WHAT'S NEW: Miniature in vivo microscopes do exist. Schnitzer pointed out that this current model is actually larger than his previous one, but this is the first to have all the components integrated into one instrument.
“The innovation is at the systems engineering level,” Schnitzer told The Scientist.
In the researchers' prior design that used fiber optics, the camera and light source were separate from the instrument that was mounted on the animal's head. Having the microscope's components integrated into one box will make it easier for researchers to use, Schnitzer said.
Other teams have also designed in vivo scopes, but that require the animal to be confined or anesthetized. “We have other ways to look into the brain, but the big challenge is to do that in the behaving animal,” said Gian Michele Ratto, a senior scientist at Scuola Normale Superiore in Pisa, Italy.
IMPORTANCE: Stephen Shea, a professor at Cold Spring Harbor Laboratory, agreed that the most important aspect of the new scope is its ability to monitor neurons in freely behaving animals. Shea's own studies, which look at neural circuitry during normal mouse behavior, could take advantage of this microscope, he said. “I want mice to do what they normally do. In order to allow that to happen, the animal has to be freed up to do so.”
Imaging neurons with the new microscope also allows researchers to gather more information on different aspects of neuronal activity than they could using in vivo electrophysiological techniques, which simply measure electrical activity. By tracking fluorescent markers, the new scope offers myriad opportunities, from monitoring gene expression to calcium uptake. Schnitzer also said that because of the scope's field of view, researchers can get far denser samples of neurons than with multi-electrode recordings.

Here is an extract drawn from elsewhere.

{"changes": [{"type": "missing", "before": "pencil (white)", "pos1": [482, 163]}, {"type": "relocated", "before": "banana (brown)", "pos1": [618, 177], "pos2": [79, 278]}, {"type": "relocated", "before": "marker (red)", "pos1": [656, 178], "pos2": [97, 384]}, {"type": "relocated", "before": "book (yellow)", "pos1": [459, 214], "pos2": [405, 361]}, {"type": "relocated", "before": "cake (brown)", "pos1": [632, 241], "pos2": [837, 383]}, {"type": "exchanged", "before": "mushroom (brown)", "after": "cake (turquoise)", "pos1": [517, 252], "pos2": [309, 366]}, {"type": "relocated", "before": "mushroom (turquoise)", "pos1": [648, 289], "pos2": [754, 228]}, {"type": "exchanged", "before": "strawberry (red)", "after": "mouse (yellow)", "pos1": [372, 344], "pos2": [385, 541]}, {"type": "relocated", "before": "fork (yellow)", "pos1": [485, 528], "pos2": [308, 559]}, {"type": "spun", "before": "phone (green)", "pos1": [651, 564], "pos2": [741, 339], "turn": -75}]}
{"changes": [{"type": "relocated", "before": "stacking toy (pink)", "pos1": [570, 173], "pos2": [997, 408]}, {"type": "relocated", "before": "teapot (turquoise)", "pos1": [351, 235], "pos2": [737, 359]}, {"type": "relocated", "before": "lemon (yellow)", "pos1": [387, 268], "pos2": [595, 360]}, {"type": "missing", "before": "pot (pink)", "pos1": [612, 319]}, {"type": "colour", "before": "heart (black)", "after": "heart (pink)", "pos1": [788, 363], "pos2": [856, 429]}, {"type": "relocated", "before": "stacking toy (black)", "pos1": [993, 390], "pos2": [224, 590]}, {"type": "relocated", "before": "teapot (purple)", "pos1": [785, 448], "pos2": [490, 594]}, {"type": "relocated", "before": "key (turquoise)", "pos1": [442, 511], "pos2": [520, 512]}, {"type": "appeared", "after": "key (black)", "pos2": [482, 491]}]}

“I must say that the potential [of this microscope] is really yet to be defined,” said Ratto, who was not involved in the research.
Shea envisioned potential experiments using this microscope that could monitor activity in sensory areas—such as the olfactory bulb or cortex—and observe what happens when that mouse is doing behaviors, such as sniffing another animal.

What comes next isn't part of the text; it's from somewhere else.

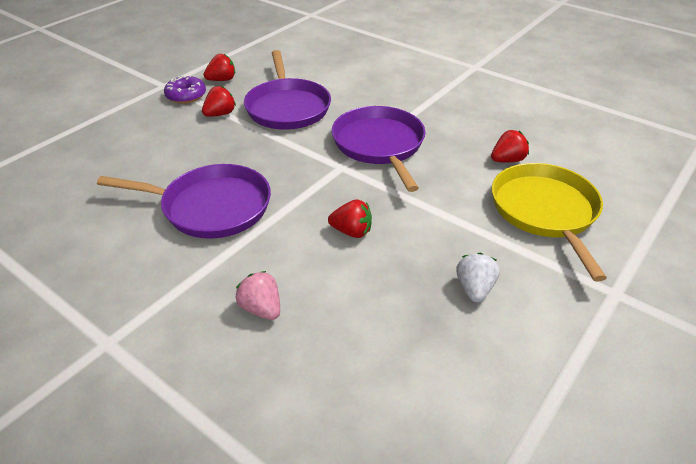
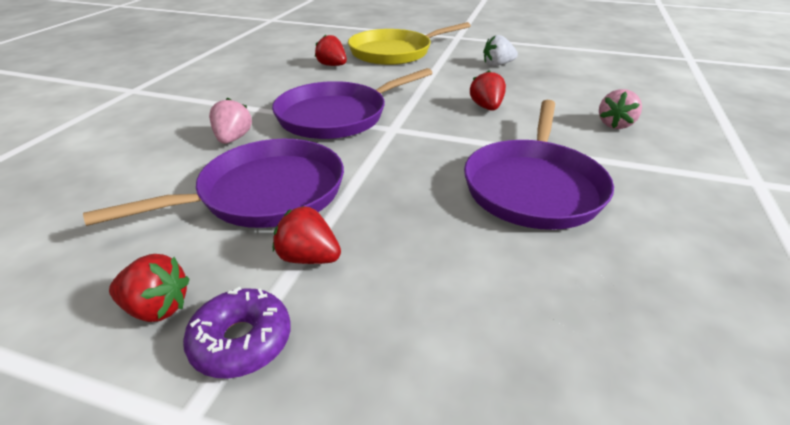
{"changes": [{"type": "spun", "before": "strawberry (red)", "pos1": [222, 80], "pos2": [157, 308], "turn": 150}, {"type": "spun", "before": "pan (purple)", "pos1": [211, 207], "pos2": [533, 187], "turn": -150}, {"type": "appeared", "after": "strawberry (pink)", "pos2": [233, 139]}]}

NEEDS IMPROVEMENT: Key to any potential applications will be targeting areas of the brain that are near the surface. “Because of the design, they only can image at the surface of the cortex,” said Ratto. “That's a limitation.”
Schnitzer said his main area of focus now is to investigate the microscope's application in other areas of the brain. He and his colleagues are also part of a company developing the microscope commercially.

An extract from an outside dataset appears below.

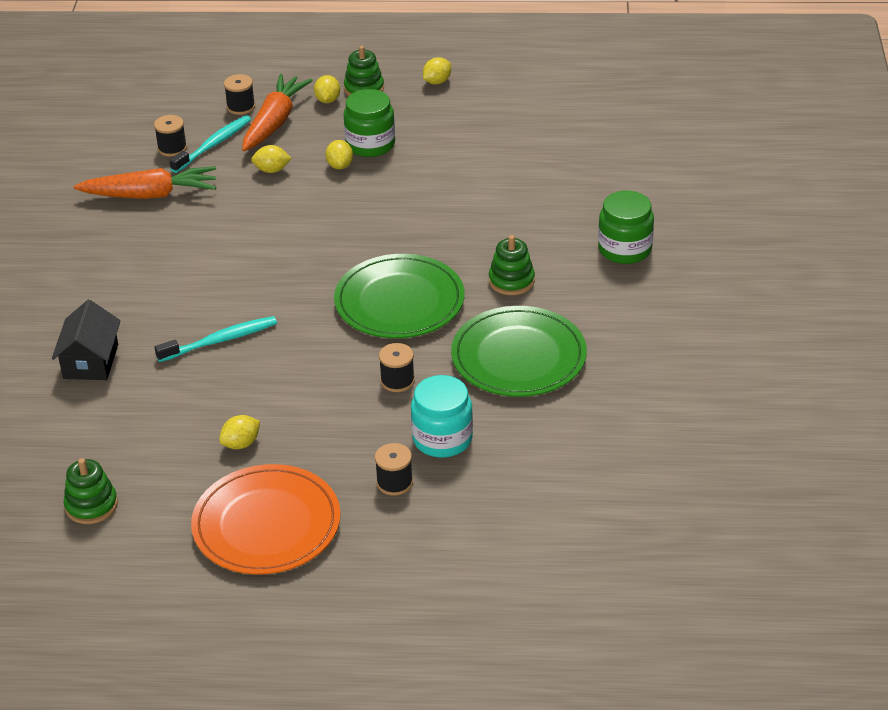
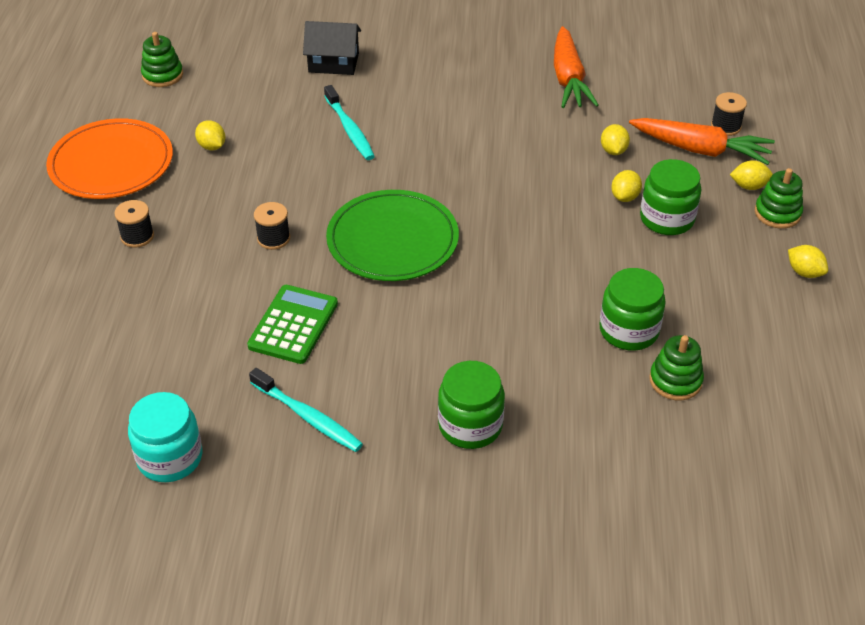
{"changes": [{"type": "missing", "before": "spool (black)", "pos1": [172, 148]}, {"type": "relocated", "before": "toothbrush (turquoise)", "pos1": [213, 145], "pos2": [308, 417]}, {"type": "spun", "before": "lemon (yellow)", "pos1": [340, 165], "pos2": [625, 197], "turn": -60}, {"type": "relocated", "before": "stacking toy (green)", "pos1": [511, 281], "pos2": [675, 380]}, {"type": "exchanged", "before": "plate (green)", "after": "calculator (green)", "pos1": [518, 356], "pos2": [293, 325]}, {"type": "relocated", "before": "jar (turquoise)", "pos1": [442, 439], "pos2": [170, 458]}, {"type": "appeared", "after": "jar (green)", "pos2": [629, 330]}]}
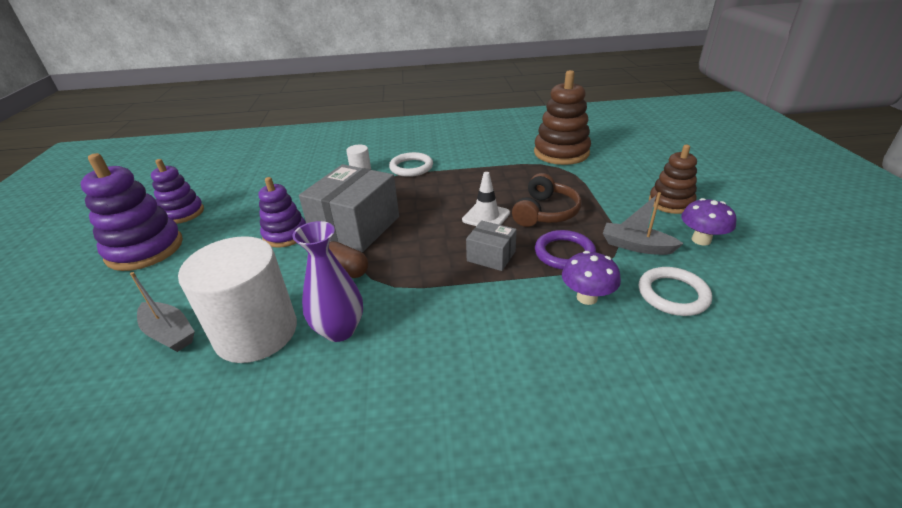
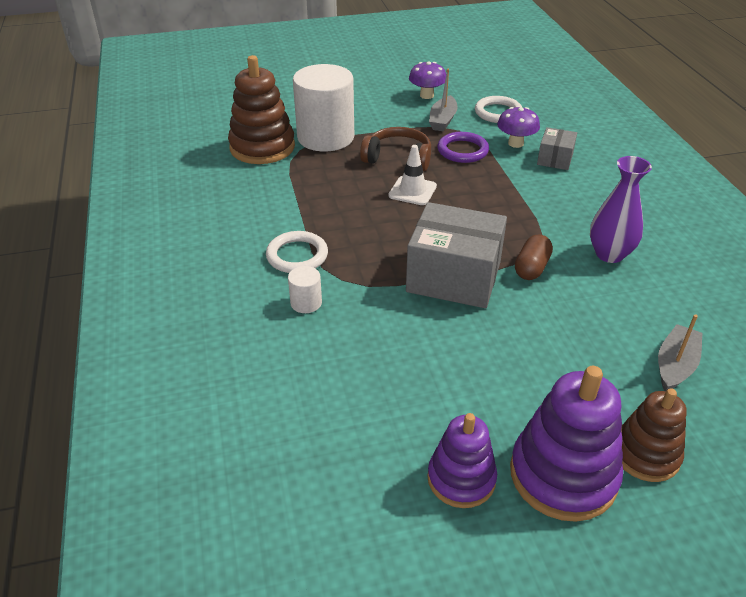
{"changes": [{"type": "relocated", "before": "stacking toy (brown)", "pos1": [670, 203], "pos2": [645, 454]}, {"type": "missing", "before": "stacking toy (purple)", "pos1": [285, 235]}, {"type": "relocated", "before": "box (grey)", "pos1": [491, 256], "pos2": [555, 159]}, {"type": "relocated", "before": "cylinder (white)", "pos1": [256, 332], "pos2": [325, 137]}]}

The resolution, at 2.5 micrometers per pixel, is not as impressive as other microscopes, but Schnitzer expects that to improve. As the sensors are developed at even smaller pixel sizes, the camera could reach a resolution as fine as 1.5 micrometers.
Smaller sensors are “a miniaturization process that's going to proceed for all kinds of technology and science applications,” said Shea, who was not involved in the research. “That's only going to improve.”
K.K. Ghosh, et al., “Miniaturized integration of a fluorescence microscope,” Nature Methods, DOI: 10.1038/Nmeth.1694, 2011.